While it is difficult to be helpful in situation where none of us are familiar with, as groups and networks of health activists working on HIV, here are some of the things we may be able to do:

  1. Stay safe: follow latest information about COVID-19 and always check the accuracy of the information by verifying the source.
  2. Check your local and national ARV supply and chain management: Ensure that you understand where potential bottlenecks are, what are the scenarios for solutions and how your network can help. Do similar things on any other health-commodities in AIDS response: needles and syringes, condoms, etc.
  3. Ask your Ministry of Health to instruct ARV access points to adhere to WHO Guidelines for Differentiated Service and to provide longer term (3 months) supplies for all PLHIV on ARV treatment, so that it lessens the frequency of going to healthcare centers.
  4.  Work with local key  population groups (LGBTI people, sex workers, prisoners and people who use drugs) who may be afraid to access health care services because of stigma, discrimination,  to ensure that they have access to health care and appropriate services. 
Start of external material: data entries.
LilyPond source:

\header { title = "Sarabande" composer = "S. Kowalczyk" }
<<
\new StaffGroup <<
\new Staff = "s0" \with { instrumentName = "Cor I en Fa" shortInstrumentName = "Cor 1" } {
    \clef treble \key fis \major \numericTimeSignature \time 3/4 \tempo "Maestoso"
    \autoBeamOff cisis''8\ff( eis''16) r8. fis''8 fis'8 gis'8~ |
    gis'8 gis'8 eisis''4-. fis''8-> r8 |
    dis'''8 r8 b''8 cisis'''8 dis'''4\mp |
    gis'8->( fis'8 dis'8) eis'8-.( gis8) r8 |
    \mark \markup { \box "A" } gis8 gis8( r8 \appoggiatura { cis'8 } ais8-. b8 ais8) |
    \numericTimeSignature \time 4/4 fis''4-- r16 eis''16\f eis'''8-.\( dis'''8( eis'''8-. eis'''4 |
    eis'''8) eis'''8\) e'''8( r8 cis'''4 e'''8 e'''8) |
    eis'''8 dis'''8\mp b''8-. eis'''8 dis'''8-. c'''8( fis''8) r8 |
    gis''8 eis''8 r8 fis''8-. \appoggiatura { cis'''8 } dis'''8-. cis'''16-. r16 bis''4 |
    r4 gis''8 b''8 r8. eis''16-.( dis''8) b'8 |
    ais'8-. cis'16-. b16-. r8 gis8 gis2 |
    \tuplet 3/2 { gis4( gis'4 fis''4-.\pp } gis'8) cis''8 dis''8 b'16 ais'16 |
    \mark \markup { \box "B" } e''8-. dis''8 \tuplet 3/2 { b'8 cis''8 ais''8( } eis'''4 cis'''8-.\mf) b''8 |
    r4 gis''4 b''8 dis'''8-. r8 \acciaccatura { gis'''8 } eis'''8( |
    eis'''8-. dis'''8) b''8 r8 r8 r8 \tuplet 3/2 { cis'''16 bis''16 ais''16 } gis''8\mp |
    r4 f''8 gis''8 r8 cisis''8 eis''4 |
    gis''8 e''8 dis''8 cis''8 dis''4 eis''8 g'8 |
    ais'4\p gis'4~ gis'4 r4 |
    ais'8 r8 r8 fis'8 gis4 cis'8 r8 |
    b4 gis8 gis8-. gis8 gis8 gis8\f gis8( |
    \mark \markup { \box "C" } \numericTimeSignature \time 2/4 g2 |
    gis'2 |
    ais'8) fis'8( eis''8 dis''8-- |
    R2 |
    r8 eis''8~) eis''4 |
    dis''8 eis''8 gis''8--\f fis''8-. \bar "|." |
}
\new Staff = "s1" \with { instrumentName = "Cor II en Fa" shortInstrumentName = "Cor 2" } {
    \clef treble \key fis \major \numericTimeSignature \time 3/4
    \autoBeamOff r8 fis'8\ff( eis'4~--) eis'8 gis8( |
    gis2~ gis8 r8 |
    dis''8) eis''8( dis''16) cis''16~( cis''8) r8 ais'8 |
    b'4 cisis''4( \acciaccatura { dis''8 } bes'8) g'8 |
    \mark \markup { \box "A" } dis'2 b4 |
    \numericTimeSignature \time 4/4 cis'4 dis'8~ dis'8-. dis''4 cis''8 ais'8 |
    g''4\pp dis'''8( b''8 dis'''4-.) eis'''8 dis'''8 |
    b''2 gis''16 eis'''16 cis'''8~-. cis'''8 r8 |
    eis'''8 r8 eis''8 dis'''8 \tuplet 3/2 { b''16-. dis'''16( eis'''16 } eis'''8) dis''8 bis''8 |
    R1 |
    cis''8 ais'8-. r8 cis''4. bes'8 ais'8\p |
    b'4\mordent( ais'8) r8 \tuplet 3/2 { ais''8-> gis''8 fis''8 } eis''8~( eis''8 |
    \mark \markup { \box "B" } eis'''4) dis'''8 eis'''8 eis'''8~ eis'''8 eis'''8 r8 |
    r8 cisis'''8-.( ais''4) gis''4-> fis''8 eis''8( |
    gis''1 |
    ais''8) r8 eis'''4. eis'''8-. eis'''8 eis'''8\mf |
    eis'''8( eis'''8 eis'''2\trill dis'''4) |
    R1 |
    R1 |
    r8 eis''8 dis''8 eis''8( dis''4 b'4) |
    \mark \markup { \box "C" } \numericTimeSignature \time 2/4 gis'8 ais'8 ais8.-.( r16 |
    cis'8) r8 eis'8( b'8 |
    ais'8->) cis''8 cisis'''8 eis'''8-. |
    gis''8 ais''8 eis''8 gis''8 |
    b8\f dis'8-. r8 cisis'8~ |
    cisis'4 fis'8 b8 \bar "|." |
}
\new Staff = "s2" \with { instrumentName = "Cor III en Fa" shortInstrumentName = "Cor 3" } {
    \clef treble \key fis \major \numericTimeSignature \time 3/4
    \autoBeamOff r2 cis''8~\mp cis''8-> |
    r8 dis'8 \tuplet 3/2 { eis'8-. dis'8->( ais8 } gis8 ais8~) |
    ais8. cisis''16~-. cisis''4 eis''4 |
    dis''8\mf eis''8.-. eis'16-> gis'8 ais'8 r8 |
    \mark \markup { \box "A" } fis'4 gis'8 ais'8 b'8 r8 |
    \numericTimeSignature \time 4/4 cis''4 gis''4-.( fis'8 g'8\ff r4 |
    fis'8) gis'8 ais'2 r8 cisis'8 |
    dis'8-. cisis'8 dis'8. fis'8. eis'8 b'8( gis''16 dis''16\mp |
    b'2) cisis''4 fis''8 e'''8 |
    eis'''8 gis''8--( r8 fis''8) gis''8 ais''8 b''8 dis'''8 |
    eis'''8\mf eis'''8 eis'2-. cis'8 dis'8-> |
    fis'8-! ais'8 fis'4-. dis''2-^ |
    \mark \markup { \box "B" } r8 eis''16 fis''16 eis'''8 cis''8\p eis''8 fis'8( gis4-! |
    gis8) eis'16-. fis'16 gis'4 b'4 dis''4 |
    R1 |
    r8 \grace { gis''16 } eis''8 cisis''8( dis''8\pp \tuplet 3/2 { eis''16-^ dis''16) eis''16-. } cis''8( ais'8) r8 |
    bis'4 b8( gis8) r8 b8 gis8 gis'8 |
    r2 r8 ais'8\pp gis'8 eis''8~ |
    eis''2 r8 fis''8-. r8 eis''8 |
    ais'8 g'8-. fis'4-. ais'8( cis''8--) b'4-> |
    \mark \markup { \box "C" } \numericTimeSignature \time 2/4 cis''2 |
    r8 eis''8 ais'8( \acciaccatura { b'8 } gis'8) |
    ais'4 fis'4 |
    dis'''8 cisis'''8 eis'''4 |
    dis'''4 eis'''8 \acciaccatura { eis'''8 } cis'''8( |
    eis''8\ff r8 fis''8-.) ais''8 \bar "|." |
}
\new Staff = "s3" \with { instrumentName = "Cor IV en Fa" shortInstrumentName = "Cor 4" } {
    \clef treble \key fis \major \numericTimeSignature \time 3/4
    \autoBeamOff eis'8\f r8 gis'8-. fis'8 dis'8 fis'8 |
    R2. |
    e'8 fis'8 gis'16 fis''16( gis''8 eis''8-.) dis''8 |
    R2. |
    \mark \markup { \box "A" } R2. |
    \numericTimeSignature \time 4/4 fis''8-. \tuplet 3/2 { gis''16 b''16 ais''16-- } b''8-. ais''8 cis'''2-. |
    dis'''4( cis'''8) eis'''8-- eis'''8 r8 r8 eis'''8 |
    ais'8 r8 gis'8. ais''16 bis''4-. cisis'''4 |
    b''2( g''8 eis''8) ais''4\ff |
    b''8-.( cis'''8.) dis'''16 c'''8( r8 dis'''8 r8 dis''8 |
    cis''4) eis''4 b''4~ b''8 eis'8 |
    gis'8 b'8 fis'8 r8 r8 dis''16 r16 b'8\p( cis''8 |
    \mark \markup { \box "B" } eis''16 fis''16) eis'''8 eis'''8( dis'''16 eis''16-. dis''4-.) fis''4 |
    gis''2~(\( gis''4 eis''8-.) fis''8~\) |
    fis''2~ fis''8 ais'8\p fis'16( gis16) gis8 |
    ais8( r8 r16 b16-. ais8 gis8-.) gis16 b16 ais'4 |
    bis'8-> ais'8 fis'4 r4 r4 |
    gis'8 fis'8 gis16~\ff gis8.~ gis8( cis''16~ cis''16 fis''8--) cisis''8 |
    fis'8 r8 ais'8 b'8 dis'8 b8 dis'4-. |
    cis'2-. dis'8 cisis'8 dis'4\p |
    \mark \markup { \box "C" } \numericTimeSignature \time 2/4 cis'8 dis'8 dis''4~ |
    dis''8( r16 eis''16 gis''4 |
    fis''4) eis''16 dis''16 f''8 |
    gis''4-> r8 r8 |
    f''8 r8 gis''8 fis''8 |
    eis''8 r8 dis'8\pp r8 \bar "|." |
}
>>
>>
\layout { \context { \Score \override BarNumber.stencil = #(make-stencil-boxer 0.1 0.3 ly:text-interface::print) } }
  5. Discuss with other community and civil society groups and create a small working group on COVID-19 and HIV that can act as an information center and distribution. The group should monitor latest news on COVID-19 and relay the accurate information to other civil society groups.
  6. Continue to engage with the government and other actors in HIV response to monitor the progress of COVID-19 and to prepare for different scenarios of pandemic.
  7. Monitor how your government’s response to COVID-19 and make sure that human rights continue to be promoted and protected. While quarantine is a public health tool, it is not an excuse to violate human rights and people’s right to dignity.

People living with HIV are resilient.  We have worked together tirelessly for quality  of life and better health outcomes and will continue to do so.